Mercredi 5 octobre 2005
Comme l'honnête travailleur middle-class, lorsque je touche mon salaire, je m'en vais noyer frénétiquement ma joie dans la consommation. Je règle mes dettes et je commence – début octobre – ma liste au père noël. On aura remarqué l'absence de majuscule, papa noël c'est comme dieu, quand on n'y croit pas, on l'écrit en minuscules, et moi c'est la fille de Le Clézio qui m'a dit un jour à la cantine que le père noël était une triste invention parentale – ben ouais, à Nice, y a du beau monde à l'école publique. J'aurais du inscrire cet épisode dans ma trépidante biographie, on ne sait jamais, peut-être que ça pourra intéresser un exégète en mal d'anecdote. Je tiens à préciser que suite à cette anecdote fondatrice, je n'ai jamais pu mettre mon nez dans l'œuvre de Le Clézio, et son nom sonne encore comme un relent de cruauté enfantine. Après quelques emplettes de dentelles, velours et parfum d'homme, j'ai constaté avec effarement que la mode est à la tendance petrouchka, et c'est bien dommage parce que petrouchka, très peu pour moi. Si encore on nous vendait le dernier Kusturica & No Smoking Orchestra dans le revers du jupon, mais non, rien que de l'électro-pop d'ascenseur aux caisses des magasins.
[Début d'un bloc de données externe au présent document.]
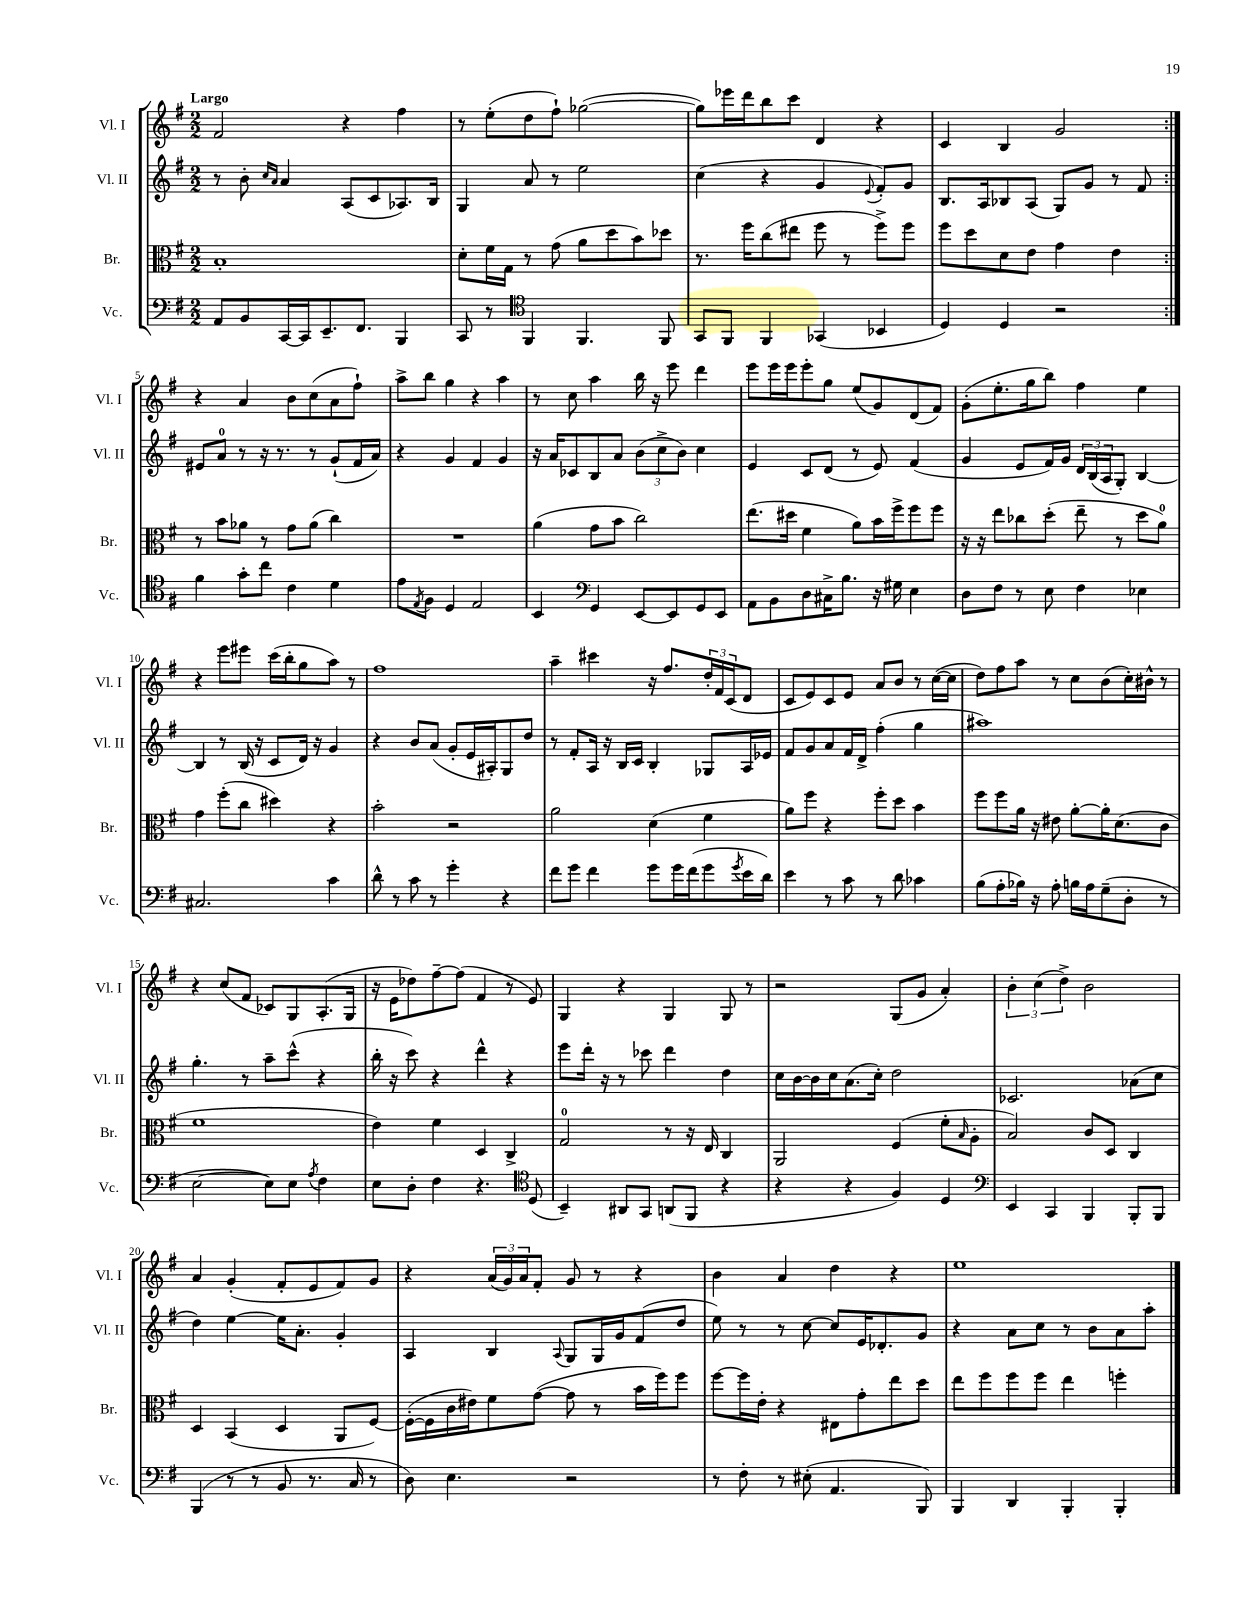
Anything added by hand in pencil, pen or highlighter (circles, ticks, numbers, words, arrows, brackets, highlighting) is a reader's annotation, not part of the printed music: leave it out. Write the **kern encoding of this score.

Retrouvé Jérôme à la terrasse d'un café avec ses copies à moitié corrigées. Un élève de 4 ème conjugue le verbe dormir au plus-que-parfait : ils dorimiraient eu . Je reviendrai un de ces jours sur le moral des forces vives de l'éducation nationale.
Samedi 1er octobre 2005

Virée dans l'Estérel sur le tournage du court-métrage de Caroline « Ciel et Mer ». Caroline, depuis dix ans qu'on se connaît, construit pas à pas son univers de cinéaste, avec des bouts ficelles enchantées. Aujourd'hui je la regarde travailler de loin, dans sa maison abandonnée au bord de la mer, avec pour la première fois une vraie équipe de gens motivés. Salomé, belle naïade pas naïve, un bébé dans les bras, et Arthur, jeune homme racé révolté soudain protecteur pour cette scène « après l'orage ». Jérôme a pris de « vraies » photos. Moi j'ai emporté des souvenirs. Hâte de voir le film.